Shortly after 4 a.m. last Sunday, a petrol bomb was thrown into the home of a Catholic woman in Ballymoney. Three of her children, Richard, Mark and Jason Quinn, were burnt to death while screaming for help.

Shortly before the arson attack on the Quinn house, the RUC dispersed loyalists manning a burning barricade nearly. Over the previous week and during the course of the Drumcree stand-off, more than 100 Catholic homes had been firebombed, several Catholic churches were attacked and the home of a Catholic priest was attacked.

Clearly, it is not possible to say with certainty what was in the minds of those who firebombed the Quinn household. Possibly, indeed probably, they had no explicit intention to kill anybody, just as the majority of the other loyalists who had firebombed Catholic homes probably had no explicit intention of killing anybody.

At the very least, the majority of these arsonists intended to terrify Catholics and to drive them from their homes and to retaliate (as they saw it) against the republican threat to them and their heritage. And, at the very least, they were unheeding whether deaths resulted as a consequence or not.

Is it likely that the mindset of these arsonists - including very probably the arsonists who murdered the Quinn children - was not influenced by the language of the unionist and Orange leaders who had portrayed what was at stake at Drumcree in apocalyptic terms?

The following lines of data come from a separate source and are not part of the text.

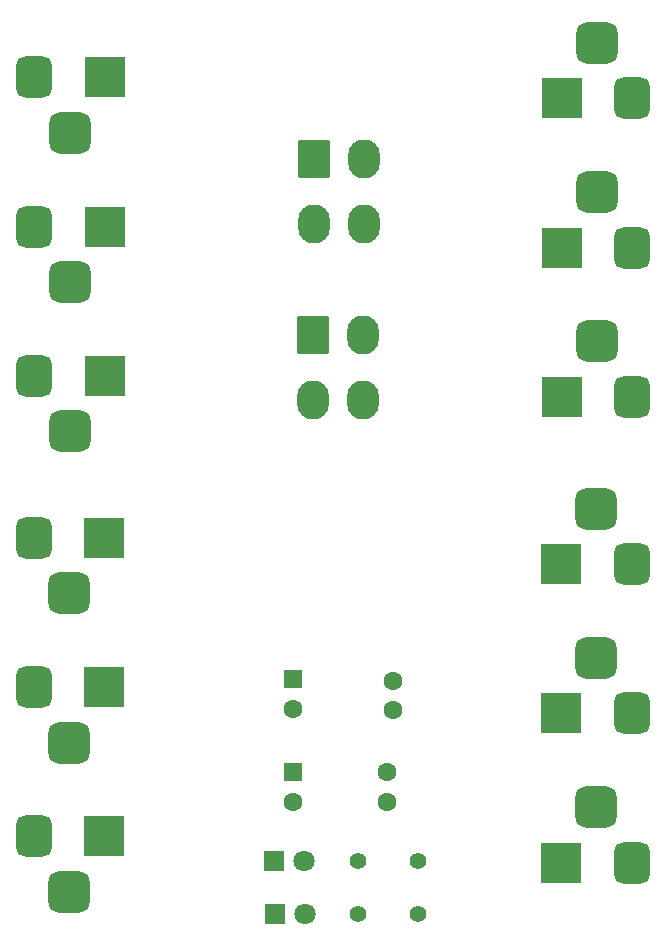
<source format=gbr>
%TF.GenerationSoftware,KiCad,Pcbnew,9.0.5*%
%TF.CreationDate,2026-01-23T06:55:33+10:00*%
%TF.ProjectId,OZ-HORNET-POWER-DIST,4f5a2d48-4f52-44e4-9554-2d504f574552,rev?*%
%TF.SameCoordinates,Original*%
%TF.FileFunction,Soldermask,Bot*%
%TF.FilePolarity,Negative*%
%FSLAX46Y46*%
G04 Gerber Fmt 4.6, Leading zero omitted, Abs format (unit mm)*
G04 Created by KiCad (PCBNEW 9.0.5) date 2026-01-23 06:55:33*
%MOMM*%
%LPD*%
G01*
G04 APERTURE LIST*
G04 Aperture macros list*
%AMRoundRect*
0 Rectangle with rounded corners*
0 $1 Rounding radius*
0 $2 $3 $4 $5 $6 $7 $8 $9 X,Y pos of 4 corners*
0 Add a 4 corners polygon primitive as box body*
4,1,4,$2,$3,$4,$5,$6,$7,$8,$9,$2,$3,0*
0 Add four circle primitives for the rounded corners*
1,1,$1+$1,$2,$3*
1,1,$1+$1,$4,$5*
1,1,$1+$1,$6,$7*
1,1,$1+$1,$8,$9*
0 Add four rect primitives between the rounded corners*
20,1,$1+$1,$2,$3,$4,$5,0*
20,1,$1+$1,$4,$5,$6,$7,0*
20,1,$1+$1,$6,$7,$8,$9,0*
20,1,$1+$1,$8,$9,$2,$3,0*%
G04 Aperture macros list end*
%ADD10C,1.600000*%
%ADD11RoundRect,0.250000X-0.550000X0.550000X-0.550000X-0.550000X0.550000X-0.550000X0.550000X0.550000X0*%
%ADD12C,1.400000*%
%ADD13R,1.800000X1.800000*%
%ADD14C,1.800000*%
%ADD15RoundRect,0.250001X-1.099999X-1.399999X1.099999X-1.399999X1.099999X1.399999X-1.099999X1.399999X0*%
%ADD16O,2.700000X3.300000*%
%ADD17R,3.500000X3.500000*%
%ADD18RoundRect,0.750000X-0.750000X-1.000000X0.750000X-1.000000X0.750000X1.000000X-0.750000X1.000000X0*%
%ADD19RoundRect,0.875000X-0.875000X-0.875000X0.875000X-0.875000X0.875000X0.875000X-0.875000X0.875000X0*%
%ADD20RoundRect,0.750000X0.750000X1.000000X-0.750000X1.000000X-0.750000X-1.000000X0.750000X-1.000000X0*%
%ADD21RoundRect,0.875000X0.875000X0.875000X-0.875000X0.875000X-0.875000X-0.875000X0.875000X-0.875000X0*%
G04 APERTURE END LIST*
D10*
%TO.C,C4*%
X95000000Y-102000000D03*
X95000000Y-104500000D03*
%TD*%
D11*
%TO.C,C3*%
X87000000Y-102000000D03*
D10*
X87000000Y-104500000D03*
%TD*%
%TO.C,C2*%
X95500000Y-94250000D03*
X95500000Y-96750000D03*
%TD*%
D11*
%TO.C,C1*%
X87000000Y-94150000D03*
D10*
X87000000Y-96650000D03*
%TD*%
D12*
%TO.C,R2*%
X92500000Y-114000000D03*
X97580000Y-114000000D03*
%TD*%
%TO.C,R1*%
X92500000Y-109500000D03*
X97580000Y-109500000D03*
%TD*%
D13*
%TO.C,D2*%
X85500000Y-114000000D03*
D14*
X88040000Y-114000000D03*
%TD*%
D13*
%TO.C,D1*%
X85460000Y-109500000D03*
D14*
X88000000Y-109500000D03*
%TD*%
D15*
%TO.C,J10*%
X88832000Y-50090000D03*
D16*
X93032000Y-50090000D03*
X88832000Y-55590000D03*
X93032000Y-55590000D03*
%TD*%
D17*
%TO.C,J11*%
X71120000Y-55815000D03*
D18*
X65120000Y-55815000D03*
D19*
X68120000Y-60515000D03*
%TD*%
D17*
%TO.C,J3*%
X109776000Y-57597000D03*
D20*
X115776000Y-57597000D03*
D21*
X112776000Y-52897000D03*
%TD*%
D17*
%TO.C,J4*%
X109776000Y-44962000D03*
D20*
X115776000Y-44962000D03*
D21*
X112776000Y-40262000D03*
%TD*%
D17*
%TO.C,J2*%
X109776000Y-70232000D03*
D20*
X115776000Y-70232000D03*
D21*
X112776000Y-65532000D03*
%TD*%
D17*
%TO.C,J8*%
X71072000Y-107438000D03*
D18*
X65072000Y-107438000D03*
D19*
X68072000Y-112138000D03*
%TD*%
D17*
%TO.C,J13*%
X109728000Y-84393000D03*
D20*
X115728000Y-84393000D03*
D21*
X112728000Y-79693000D03*
%TD*%
D17*
%TO.C,J6*%
X71072000Y-82168000D03*
D18*
X65072000Y-82168000D03*
D19*
X68072000Y-86868000D03*
%TD*%
D17*
%TO.C,J9*%
X109728000Y-109663000D03*
D20*
X115728000Y-109663000D03*
D21*
X112728000Y-104963000D03*
%TD*%
D17*
%TO.C,J7*%
X71072000Y-94803000D03*
D18*
X65072000Y-94803000D03*
D19*
X68072000Y-99503000D03*
%TD*%
D17*
%TO.C,J12*%
X109728000Y-97028000D03*
D20*
X115728000Y-97028000D03*
D21*
X112728000Y-92328000D03*
%TD*%
D17*
%TO.C,J5*%
X71120000Y-43180000D03*
D18*
X65120000Y-43180000D03*
D19*
X68120000Y-47880000D03*
%TD*%
D17*
%TO.C,J14*%
X71120000Y-68450000D03*
D18*
X65120000Y-68450000D03*
D19*
X68120000Y-73150000D03*
%TD*%
D15*
%TO.C,J1*%
X88764000Y-65024000D03*
D16*
X92964000Y-65024000D03*
X88764000Y-70524000D03*
X92964000Y-70524000D03*
%TD*%
M02*

</source>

What were militants inflamed to do if it was indeed true that:

"The [Parades] commission has played directly into the hands of Sinn Fein/IRA and has disregarded the rights of Orangemen" and that the ban represented a "massive assault on the civil rights of an important sector of the Northern Ireland community". (David Trimble).

The ban was "a surrender to the threat by republican elements on the Garvaghy Road to block the road by force". (The Ulster Unionist members of the Assembly).

"A stand must be taken some time and my party supports the Orangemen in their firm declaration that they are going to stand and defend their inalienable rights. The commission has played directly into the hands of Sinn Fein/IRA and has disregarded the rights of Orangemen." (Ian Paisley).

"Traditional loyal order parades are attacked as part of the republican strategy to remove the British presence from Northern Ireland. All things British are being opposed on three fronts: military, political and cultural, the latter being the excuse to invest time and effort into planning and creating unnecessary opposition to traditional Orange parades." (The Grand Orange Lodge of Ireland).

"If her majesty's government is quite prepared to say these people who are suffering at Drumcree, who are staying out at night, who are there because they firmly believe in their civil and religious liberties, if they are to be treated so scantily, then I've got to say that we can, if we wish, put our minds to paralyse this country in a matter of hours." (David McNarry, whose remarks were explained away by David Trimble and Ian Paisley).

Is it any wonder that a few loyalists hotheads, inflamed by the extravagant characterisation of what was happening to them and their heritage, should take action against those (i.e. Catholics) whom they perceive as being part of the conspiracy to destroy their identity? And when better to do that than on the eve of "the settling day"?